» **WHAT TO DO**: The pictures do not belong in the copy. Restate all of the records word for word.

» **DATA TO EXAMINE**:

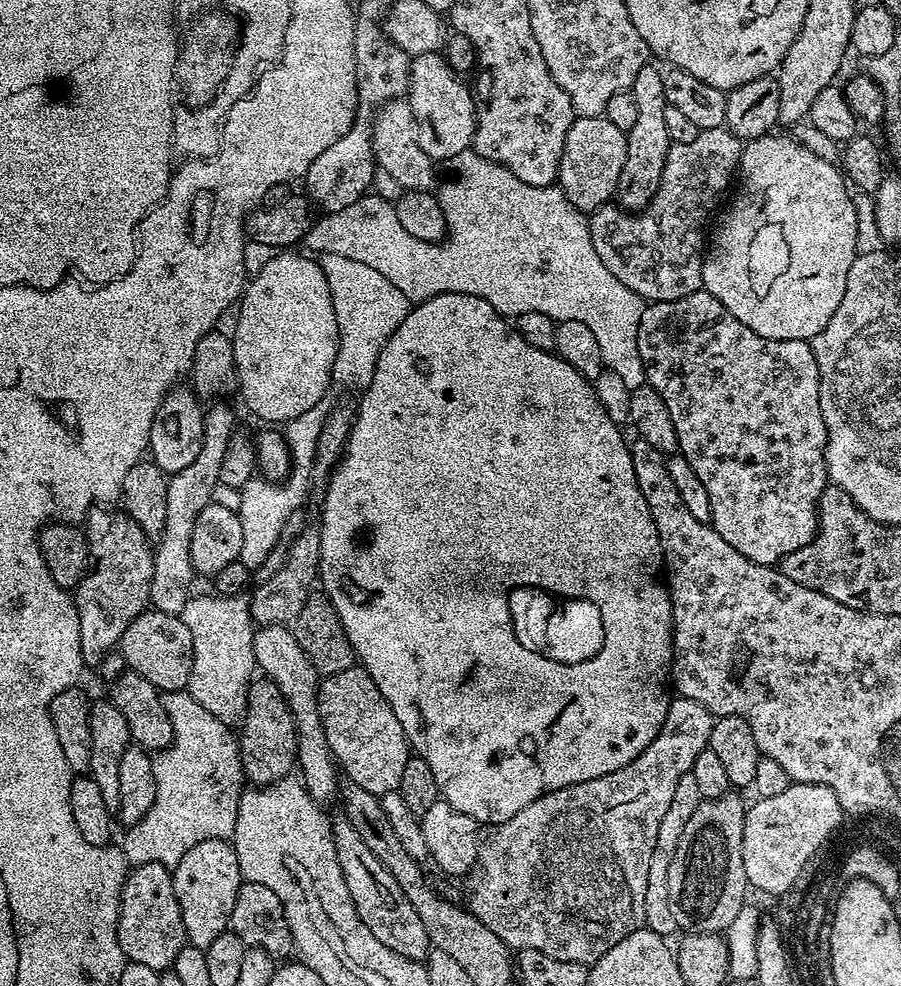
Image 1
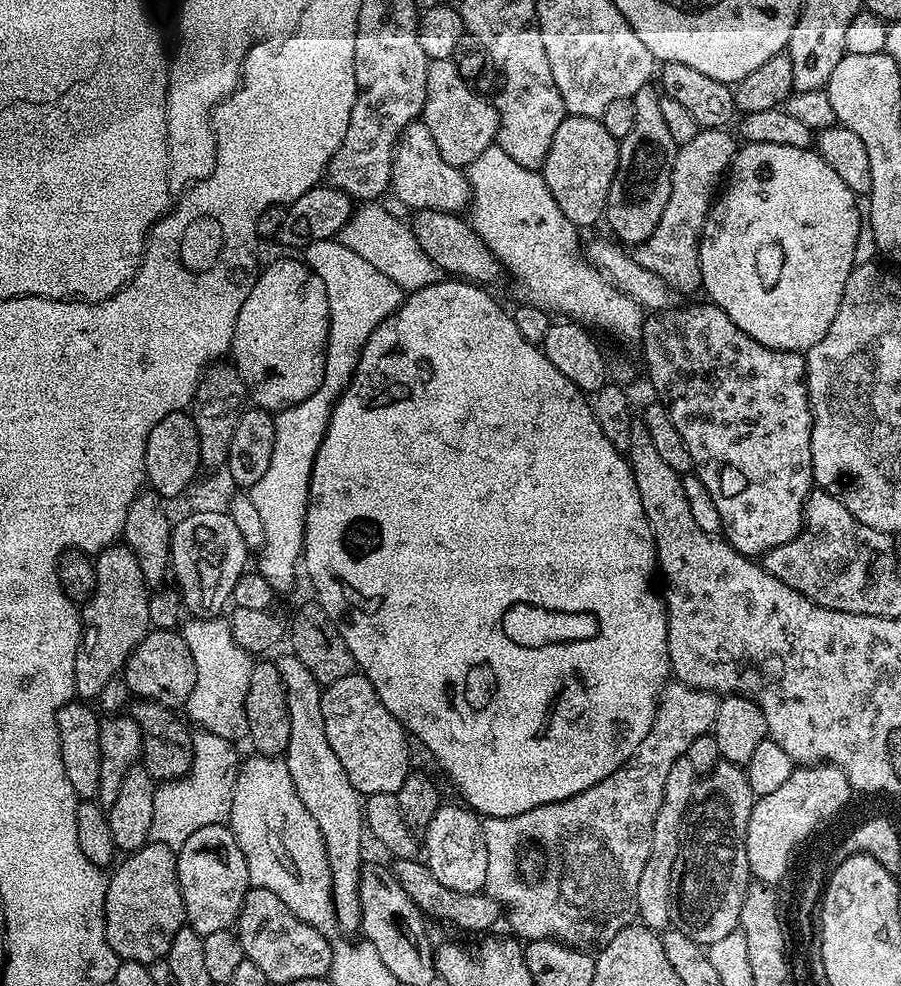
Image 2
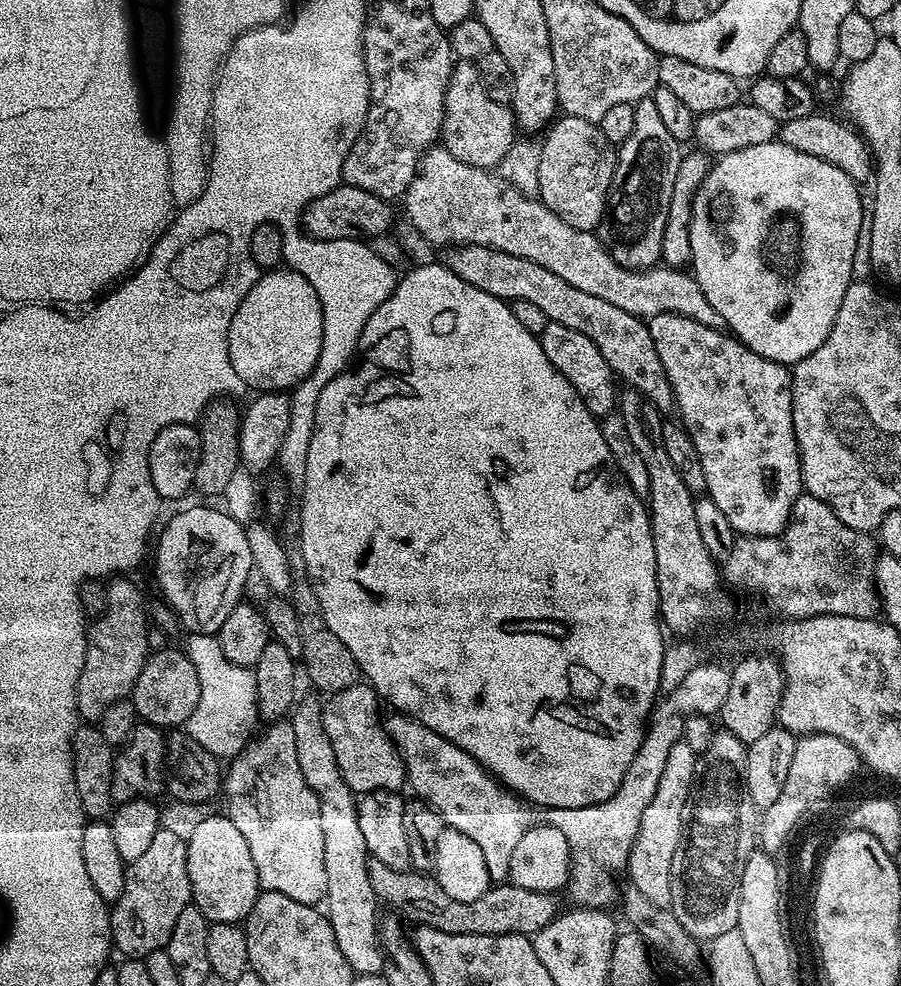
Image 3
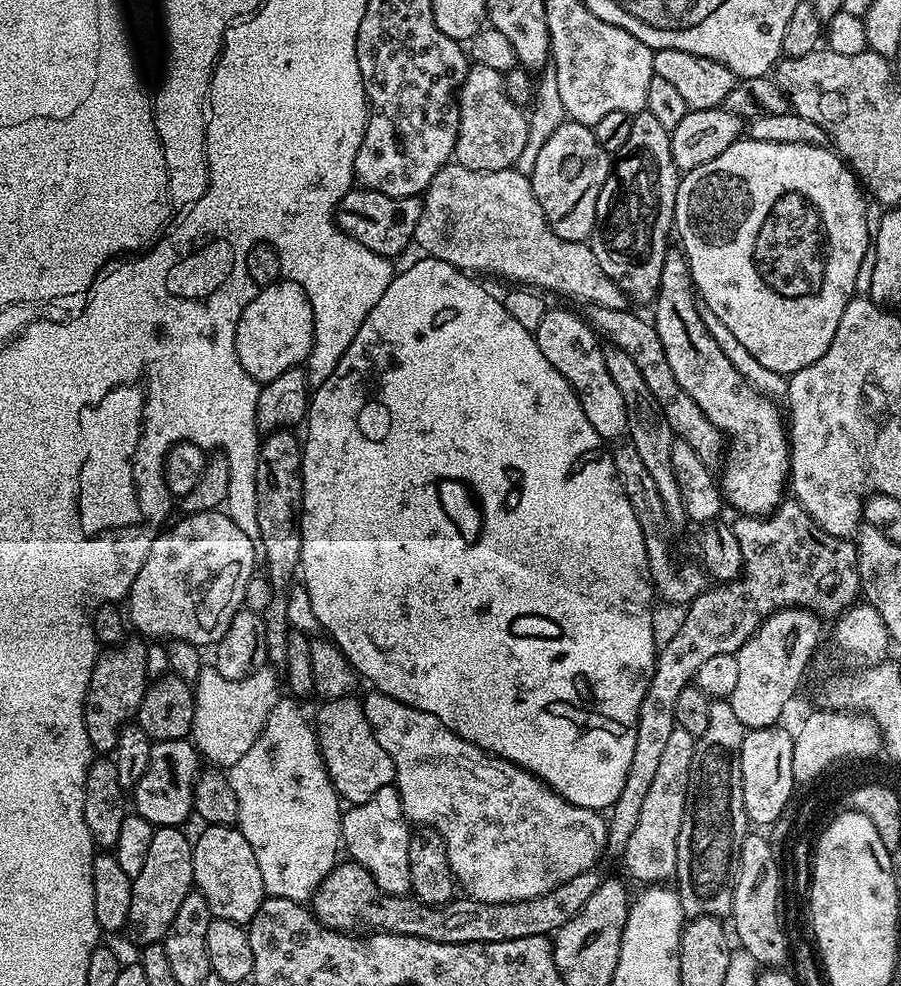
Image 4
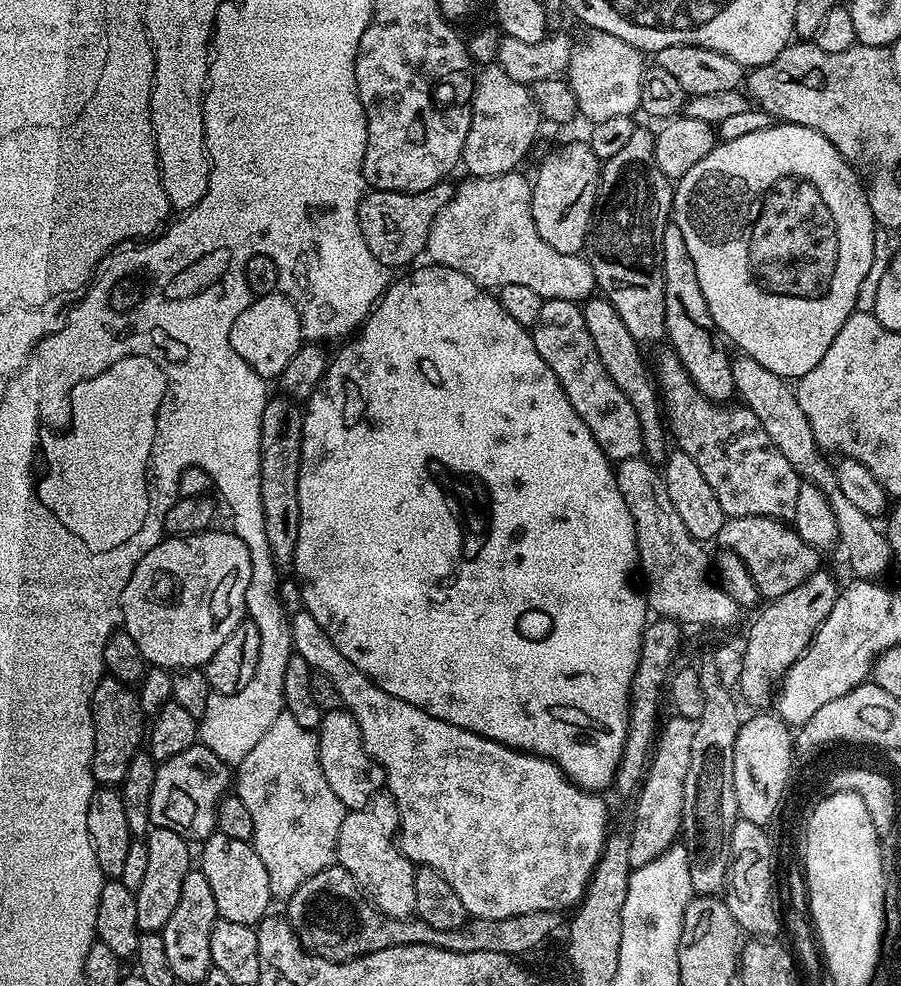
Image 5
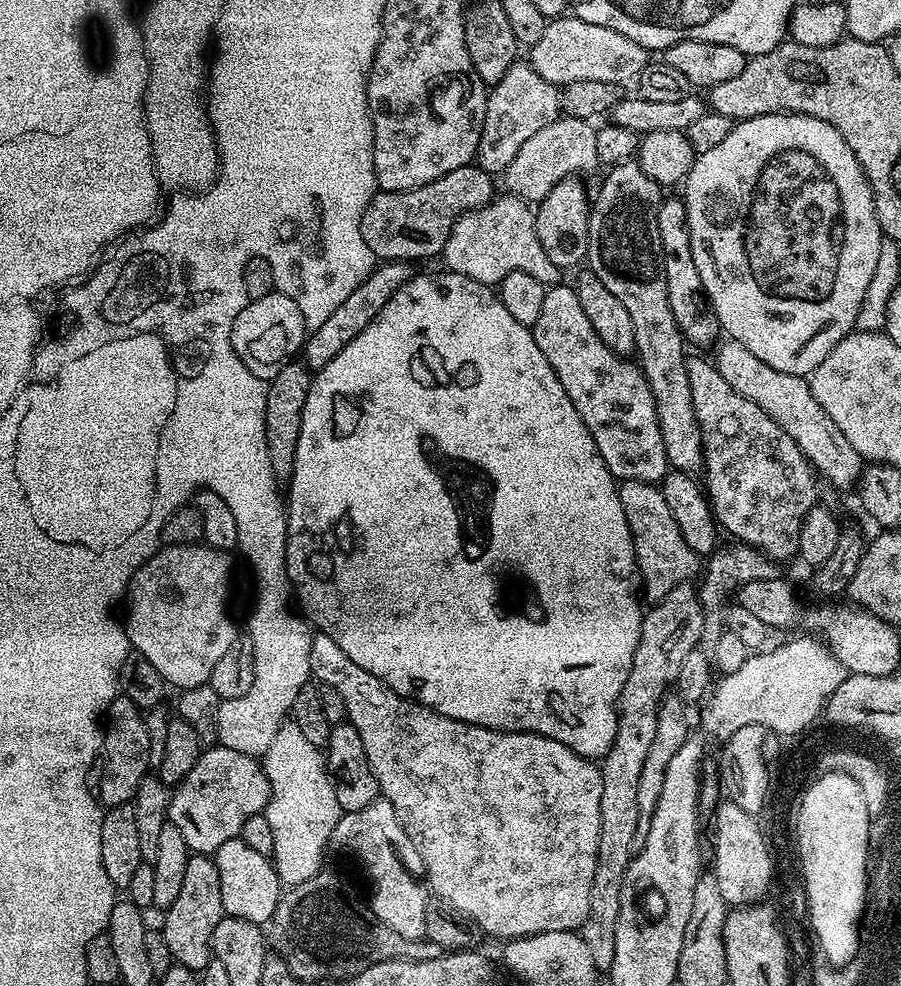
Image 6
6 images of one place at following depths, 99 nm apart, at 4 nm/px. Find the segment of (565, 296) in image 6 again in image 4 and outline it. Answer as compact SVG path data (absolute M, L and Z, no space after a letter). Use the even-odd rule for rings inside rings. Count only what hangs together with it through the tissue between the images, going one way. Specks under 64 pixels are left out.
M552 306L534 335L538 350L546 354L546 362L550 362L550 366L554 366L554 370L558 370L566 382L570 382L578 402L582 402L582 410L590 426L598 430L605 442L619 441L628 431L626 402L622 402L622 390L614 386L614 378L610 378L610 370L606 370L604 348L597 333L593 332L592 325L583 315L575 316L568 308Z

» **SOLUTION TO THIS EXERCISE**:
Image 1
Image 2
Image 3
Image 4
Image 5
Image 6
6 images of one place at following depths, 99 nm apart, at 4 nm/px. Find the segment of (565, 296) in image 6 again in image 4 and outline it. Answer as compact SVG path data (absolute M, L and Z, no space after a letter). Use the even-odd rule for rings inside rings. Count only what hangs together with it through the tissue between the images, going one way. Specks under 64 pixels are left out.
M552 306L534 335L538 350L546 354L546 362L550 362L550 366L554 366L554 370L558 370L566 382L570 382L578 402L582 402L582 410L590 426L598 430L605 442L619 441L628 431L626 402L622 402L622 390L614 386L614 378L610 378L610 370L606 370L604 348L597 333L593 332L592 325L583 315L575 316L568 308Z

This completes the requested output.